Mais de 60 países assinaram nesta segunda-feira o primeiro tratado sobre o comércio internacional de armas convencionais, à exceção dos Estados Unidos, que se abstiveram de fazer parte dessa primeira rodada de signatários.

Espera-se que Rússia e China fiquem à margem do acordo, que foi firmado pelo Brasil.

Ban Ki-moon, secretário-geral da ONU, organismo que adotou o tratado em abril passado, disse que o acordo "porá fim ao comércio indiscriminado de armas", declarou seu porta-voz, Martin Nesirky.

Esse é o primeiro tratado, em uma década, a cobrir a venda de qualquer tipo de arma, um mercado que movimenta pelo menos US$ 80 bilhões por ano.
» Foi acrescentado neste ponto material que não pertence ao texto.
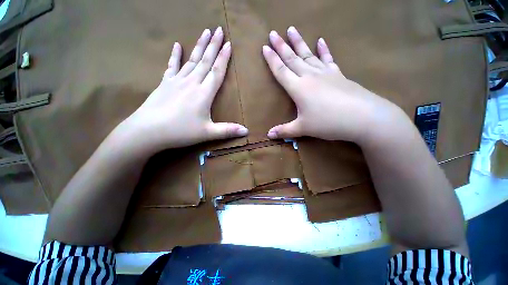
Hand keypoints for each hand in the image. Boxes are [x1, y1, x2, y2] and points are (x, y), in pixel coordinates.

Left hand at [118, 27, 247, 153]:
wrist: (148, 130)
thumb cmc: (181, 132)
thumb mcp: (208, 133)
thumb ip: (228, 130)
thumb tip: (247, 131)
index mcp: (203, 93)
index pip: (217, 72)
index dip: (223, 58)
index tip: (229, 43)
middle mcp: (192, 83)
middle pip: (205, 61)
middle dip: (213, 45)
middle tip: (218, 29)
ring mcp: (177, 81)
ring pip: (191, 60)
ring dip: (199, 46)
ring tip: (204, 32)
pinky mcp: (165, 83)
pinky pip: (172, 66)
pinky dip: (175, 55)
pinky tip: (176, 45)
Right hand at [263, 26, 402, 144]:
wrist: (364, 117)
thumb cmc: (328, 123)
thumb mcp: (303, 129)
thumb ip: (284, 131)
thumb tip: (269, 135)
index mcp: (299, 88)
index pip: (281, 71)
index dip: (272, 60)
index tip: (264, 47)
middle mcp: (310, 77)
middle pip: (292, 59)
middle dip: (281, 46)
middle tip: (273, 32)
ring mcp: (326, 74)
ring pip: (308, 55)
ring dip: (299, 42)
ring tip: (291, 29)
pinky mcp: (338, 75)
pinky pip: (328, 59)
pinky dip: (324, 50)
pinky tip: (321, 41)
O tratado inclui tanques, veículos blindados de combate, peças de artilharia de grande calibre, aviões de combate, helicópteros de ataque, navios de guerra, mísseis e antimísseis, além do comércio de armas leves.

O ministro de Relações Exteriores da Argentina, Héctor Timerman, foi o primeiro a assinar o texto, em meio a aplausos. A cerimônia aconteceu na sede da ONU, em Nova York.

A ele seguiram-se representantes de 62 países, incluindo países da Europa, como França e Grã-Bretanha; da América Latina, como Brasil, Costa Rica, México e Chile; e da África, entre eles Costa do Marfim, Senegal e Mali.

Os Estados Unidos, principais fornecedores de armas, comprometeram-se a assinar o tratado o quanto antes, embora a ratificação pelo Congresso americano pareça pouco provável. Rússia e China mantêm reservas sobre sua posição, e a expectativa é que não assinem.

Em uma declaração conjunta, os países signatários "pedem a todos os Estados que façam os máximos esforços para assinar e ratificar o tratado o mais rápido possível".

O chanceler argentino criticou "que alguns países não tenham assinado hoje por causa do lobby dos que lutam contra o controle de armas", em referência às pressões exercidas pela poderosa Associação Nacional do Rifle (NRA, na sigla em inglês) sobre Washington.

Já o secretário de Estado dos Estados Unidos, John Kerry, considerou o tratado uma "contribuição importante na luta contra o tráfico de armas" e garantiu que seu governo tem a intenção de assiná-lo logo que uma tradução oficial "satisfatória" estiver disponível.

Antes da assinatura, cada país deve avaliar se o tratado pode ser utilizado para burlar algum embargo internacional, violar os direitos humanos, ou se existe o risco de que as armas sejam desviadas para terroristas e criminosos em geral.

O texto foi adotado pela Assembleia Geral da ONU em 2 de abril passado, com 154 votos a favor e três contra (Síria, Coreia do Norte e Irã), além de 23 abstenções.

O acordo entrará em vigor apenas após sua ratificação por, no mínimo, 50 países membros da ONU. Esse processo pode levar até dois anos.